The University of Hartford will offer serval virtual events tied to Black History Month both this month and beyond. 


Join the faculty, students, and alumni of The Hartt School as they perform a special tribute to Dr. Martin Luther King revolving around this year's observance theme, Resistance, Activism, and Getting into Good Trouble. You can visit our website to learn more about the MLK celebration, or tune into the livestream of this performance anytime during the month of February. 


The University welcomes Dr. Yusef Salaam of the "Exonerated Five" as the featured speaker for this year's Martin Luther King Annual Observance. The conversation will be moderated by Dean of Students Aaron Isaacs and Russell Johnson '22. 


The Rogow Distinguished Visiting Lecturer Series presents, "How to Address Health Care Equity and Communities of Color." The Coronavirus pandemic is impacting communities of color at much higher rates than the population at large. Distinguished healthcare leaders will discuss systemic inequities, historical injustices that feed mistrust, and possible solutions.

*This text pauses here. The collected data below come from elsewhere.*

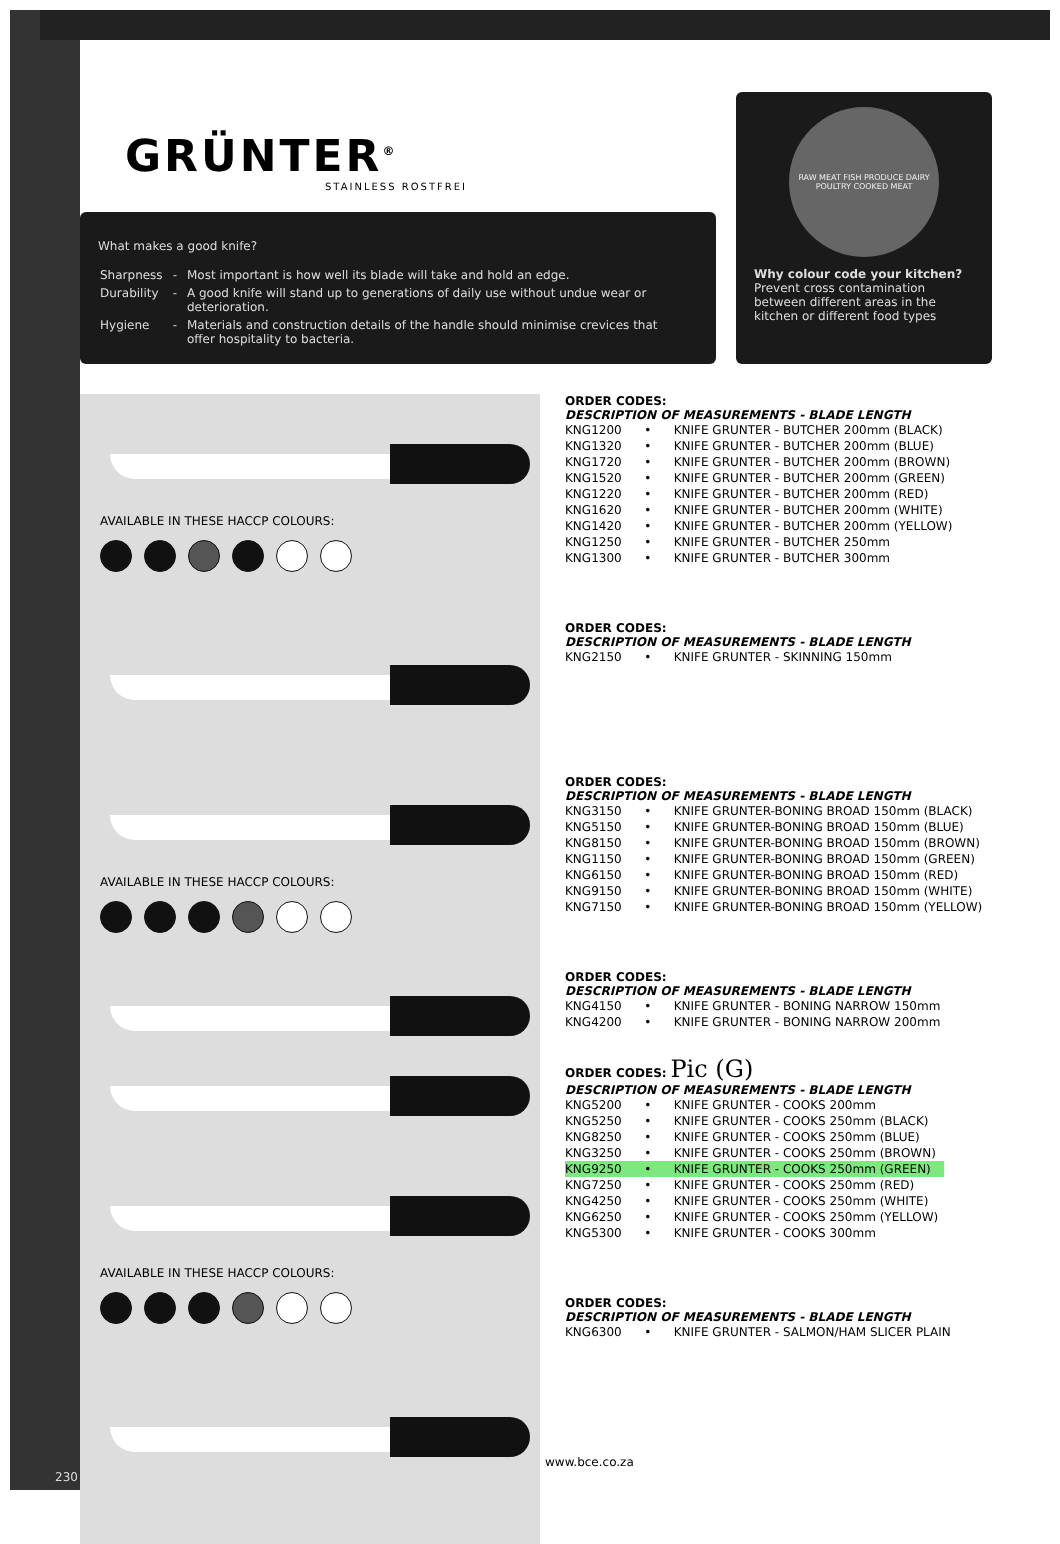GRÜNTER<sup>®</sup>
STAINLESS ROSTFREI
What makes a good knife?
| Sharpness | - | Most important is how well its blade will take and hold an edge. |
| Durability | - | A good knife will stand up to generations of daily use without undue wear or deterioration. |
| Hygiene | - | Materials and construction details of the handle should minimise crevices that offer hospitality to bacteria. |
RAW MEAT FISH PRODUCE DAIRY POULTRY COOKED MEAT
Why colour code your kitchen?
Prevent cross contamination between different areas in the kitchen or different food types
AVAILABLE IN THESE HACCP COLOURS:
AVAILABLE IN THESE HACCP COLOURS:
AVAILABLE IN THESE HACCP COLOURS:
ORDER CODES:
DESCRIPTION OF MEASUREMENTS - BLADE LENGTH
| KNG1200 | • | KNIFE GRUNTER - BUTCHER 200mm (BLACK) |
| KNG1320 | • | KNIFE GRUNTER - BUTCHER 200mm (BLUE) |
| KNG1720 | • | KNIFE GRUNTER - BUTCHER 200mm (BROWN) |
| KNG1520 | • | KNIFE GRUNTER - BUTCHER 200mm (GREEN) |
| KNG1220 | • | KNIFE GRUNTER - BUTCHER 200mm (RED) |
| KNG1620 | • | KNIFE GRUNTER - BUTCHER 200mm (WHITE) |
| KNG1420 | • | KNIFE GRUNTER - BUTCHER 200mm (YELLOW) |
| KNG1250 | • | KNIFE GRUNTER - BUTCHER 250mm |
| KNG1300 | • | KNIFE GRUNTER - BUTCHER 300mm |
ORDER CODES:
DESCRIPTION OF MEASUREMENTS - BLADE LENGTH
| KNG2150 | • | KNIFE GRUNTER - SKINNING 150mm |
ORDER CODES:
DESCRIPTION OF MEASUREMENTS - BLADE LENGTH
| KNG3150 | • | KNIFE GRUNTER-BONING BROAD 150mm (BLACK) |
| KNG5150 | • | KNIFE GRUNTER-BONING BROAD 150mm (BLUE) |
| KNG8150 | • | KNIFE GRUNTER-BONING BROAD 150mm (BROWN) |
| KNG1150 | • | KNIFE GRUNTER-BONING BROAD 150mm (GREEN) |
| KNG6150 | • | KNIFE GRUNTER-BONING BROAD 150mm (RED) |
| KNG9150 | • | KNIFE GRUNTER-BONING BROAD 150mm (WHITE) |
| KNG7150 | • | KNIFE GRUNTER-BONING BROAD 150mm (YELLOW) |
ORDER CODES:
DESCRIPTION OF MEASUREMENTS - BLADE LENGTH
| KNG4150 | • | KNIFE GRUNTER - BONING NARROW 150mm |
| KNG4200 | • | KNIFE GRUNTER - BONING NARROW 200mm |
ORDER CODES: Pic (G)
DESCRIPTION OF MEASUREMENTS - BLADE LENGTH
| KNG5200 | • | KNIFE GRUNTER - COOKS 200mm |
| KNG5250 | • | KNIFE GRUNTER - COOKS 250mm (BLACK) |
| KNG8250 | • | KNIFE GRUNTER - COOKS 250mm (BLUE) |
| KNG3250 | • | KNIFE GRUNTER - COOKS 250mm (BROWN) |
| KNG9250 | • | KNIFE GRUNTER - COOKS 250mm (GREEN) |
| KNG7250 | • | KNIFE GRUNTER - COOKS 250mm (RED) |
| KNG4250 | • | KNIFE GRUNTER - COOKS 250mm (WHITE) |
| KNG6250 | • | KNIFE GRUNTER - COOKS 250mm (YELLOW) |
| KNG5300 | • | KNIFE GRUNTER - COOKS 300mm |
ORDER CODES:
DESCRIPTION OF MEASUREMENTS - BLADE LENGTH
| KNG6300 | • | KNIFE GRUNTER - SALMON/HAM SLICER PLAIN |
www.bce.co.za
230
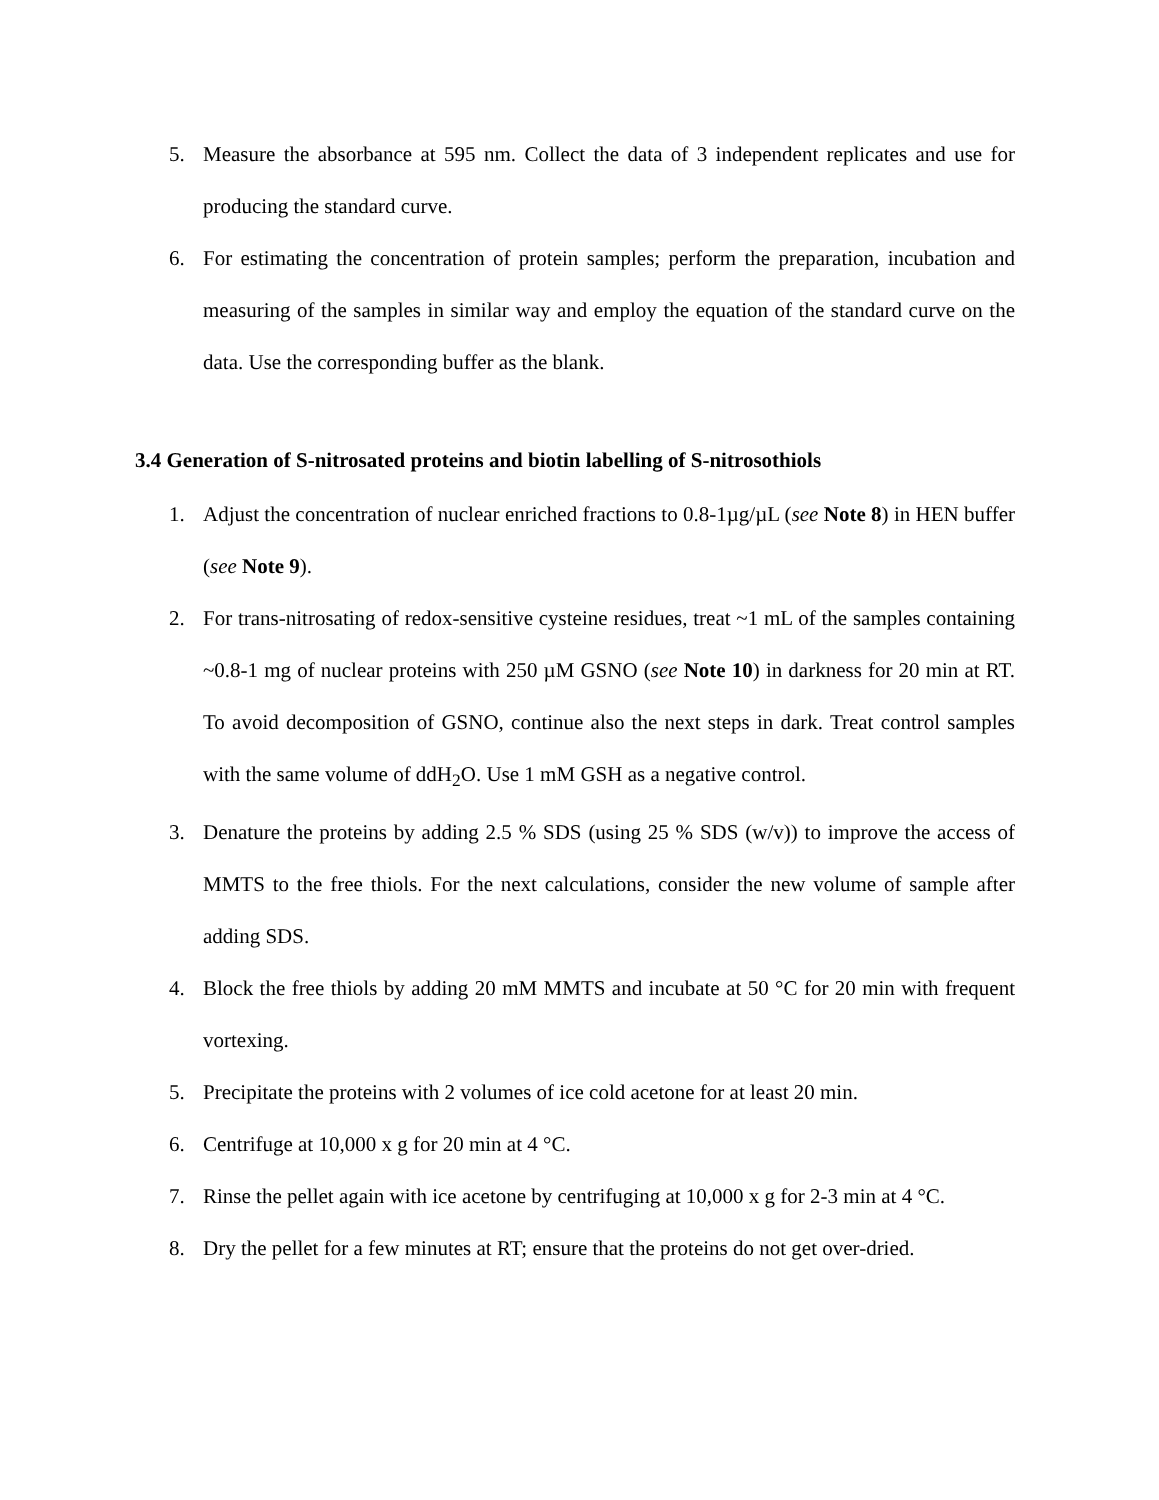5. Measure the absorbance at 595 nm. Collect the data of 3 independent replicates and use for producing the standard curve.
6. For estimating the concentration of protein samples; perform the preparation, incubation and measuring of the samples in similar way and employ the equation of the standard curve on the data. Use the corresponding buffer as the blank.
3.4 Generation of S-nitrosated proteins and biotin labelling of S-nitrosothiols
1. Adjust the concentration of nuclear enriched fractions to 0.8-1µg/µL (see Note 8) in HEN buffer (see Note 9).
2. For trans-nitrosating of redox-sensitive cysteine residues, treat ~1 mL of the samples containing ~0.8-1 mg of nuclear proteins with 250 µM GSNO (see Note 10) in darkness for 20 min at RT. To avoid decomposition of GSNO, continue also the next steps in dark. Treat control samples with the same volume of ddH<sub>2</sub>O. Use 1 mM GSH as a negative control.
3. Denature the proteins by adding 2.5 % SDS (using 25 % SDS (w/v)) to improve the access of MMTS to the free thiols. For the next calculations, consider the new volume of sample after adding SDS.
4. Block the free thiols by adding 20 mM MMTS and incubate at 50 °C for 20 min with frequent vortexing.
5. Precipitate the proteins with 2 volumes of ice cold acetone for at least 20 min.
6. Centrifuge at 10,000 x g for 20 min at 4 °C.
7. Rinse the pellet again with ice acetone by centrifuging at 10,000 x g for 2-3 min at 4 °C.
8. Dry the pellet for a few minutes at RT; ensure that the proteins do not get over-dried.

The UHart community is invited to join a virtual discussion on “Covid 19 Recovery – The Role of Community in Prioritizing Education and Health for Children and Families of Color,” a conversation with Dr. Leslie Torres-Rodriguez, Superintendent, Hartford Public Schools. 


The Rogow Distinguished Visiting Lecturer Series will host a discussion on the topic of "Policing, Campuses, and Communities of Color" on March 25, 2021.